To feel bad about this?

20 replies

ilovepuppys · 28/10/2018 20:13

I was sat at work yesterday when I received a text off a friend, asking when I was next free. Let's call her Jane. Jane is in her 50's and I met her though church as I used to go with my parents when I was a teenager! I am now early 20's. Jane means very well but can be rather full on. I love meeting her but sometimes find it tiring especially as I am 23 weeks pregnant at the moment and work full time!
I replied to Jane saying I had a day off tomorrow( which is now today ) and on Monday, but had to stay late at work as there was a wedding going on at the hotel where I work and may need to stay until around 1am!
Got a message back asking if I can pick her up before 10am and take her to coffee, which I usually would agree to but I asked if we could do later due to me having a very late finish!
Jane then was a bit put out - stating ' we'll pick me up at 4 and we will get some coffee'
Which sounded nice so I agreed of course!

[Excerpt from a dataset]
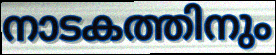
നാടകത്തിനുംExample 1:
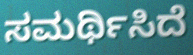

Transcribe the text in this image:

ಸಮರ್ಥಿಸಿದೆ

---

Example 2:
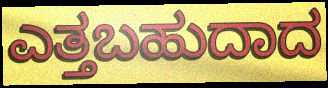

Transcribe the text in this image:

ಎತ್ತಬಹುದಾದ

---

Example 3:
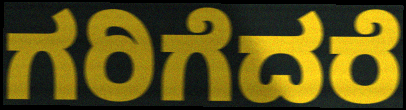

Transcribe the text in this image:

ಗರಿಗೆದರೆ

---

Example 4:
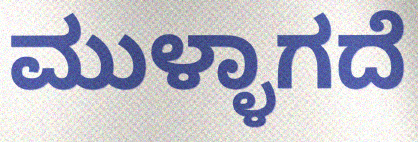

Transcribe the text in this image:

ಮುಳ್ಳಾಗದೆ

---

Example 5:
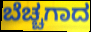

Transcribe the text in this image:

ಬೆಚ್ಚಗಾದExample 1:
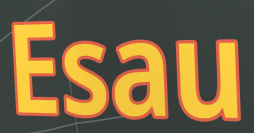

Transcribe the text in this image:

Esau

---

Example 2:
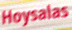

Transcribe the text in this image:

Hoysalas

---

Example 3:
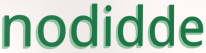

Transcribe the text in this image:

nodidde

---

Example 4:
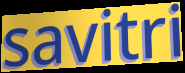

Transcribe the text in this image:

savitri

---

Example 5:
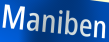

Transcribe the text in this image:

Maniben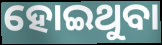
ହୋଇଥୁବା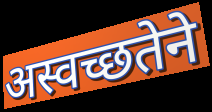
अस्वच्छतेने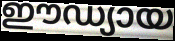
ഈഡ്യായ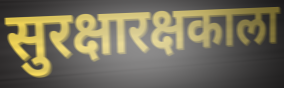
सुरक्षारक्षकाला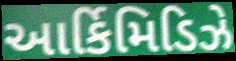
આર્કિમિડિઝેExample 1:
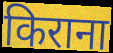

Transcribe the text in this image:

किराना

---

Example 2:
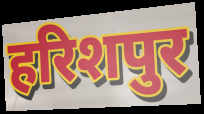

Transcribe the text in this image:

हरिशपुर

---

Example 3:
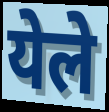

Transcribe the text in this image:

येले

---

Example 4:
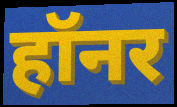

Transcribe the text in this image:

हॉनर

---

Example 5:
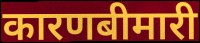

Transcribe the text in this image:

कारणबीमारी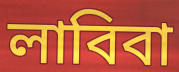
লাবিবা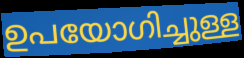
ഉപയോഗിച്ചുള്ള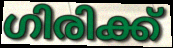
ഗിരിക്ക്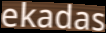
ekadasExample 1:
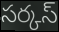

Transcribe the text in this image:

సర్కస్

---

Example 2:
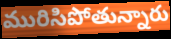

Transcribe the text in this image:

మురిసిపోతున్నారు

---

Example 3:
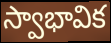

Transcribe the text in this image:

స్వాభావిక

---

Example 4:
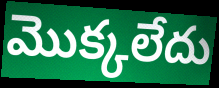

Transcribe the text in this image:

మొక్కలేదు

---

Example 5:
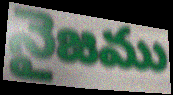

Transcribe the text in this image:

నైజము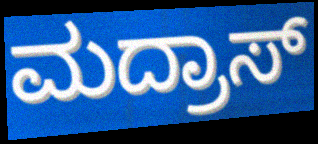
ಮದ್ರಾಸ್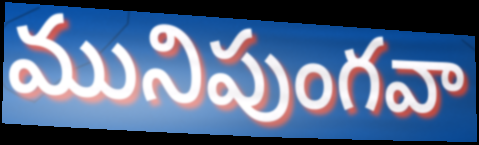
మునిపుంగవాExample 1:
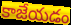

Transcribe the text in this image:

[Description of the task] Output the part of the forum post about meeting a friend for coffee starting with "I was sat at" and going on through "until around 1am!". These items were taken from a separate source.

[Solution for this exercise]
I was sat at work yesterday when I received a text off a friend, asking when I was next free. Let's call her Jane. Jane is in her 50's and I met her though church as I used to go with my parents when I was a teenager! I am now early 20's. Jane means very well but can be rather full on. I love meeting her but sometimes find it tiring especially as I am 23 weeks pregnant at the moment and work full time!
I replied to Jane saying I had a day off tomorrow( which is now today ) and on Monday, but had to stay late at work as there was a wedding going on at the hotel where I work and may need to stay until around 1am!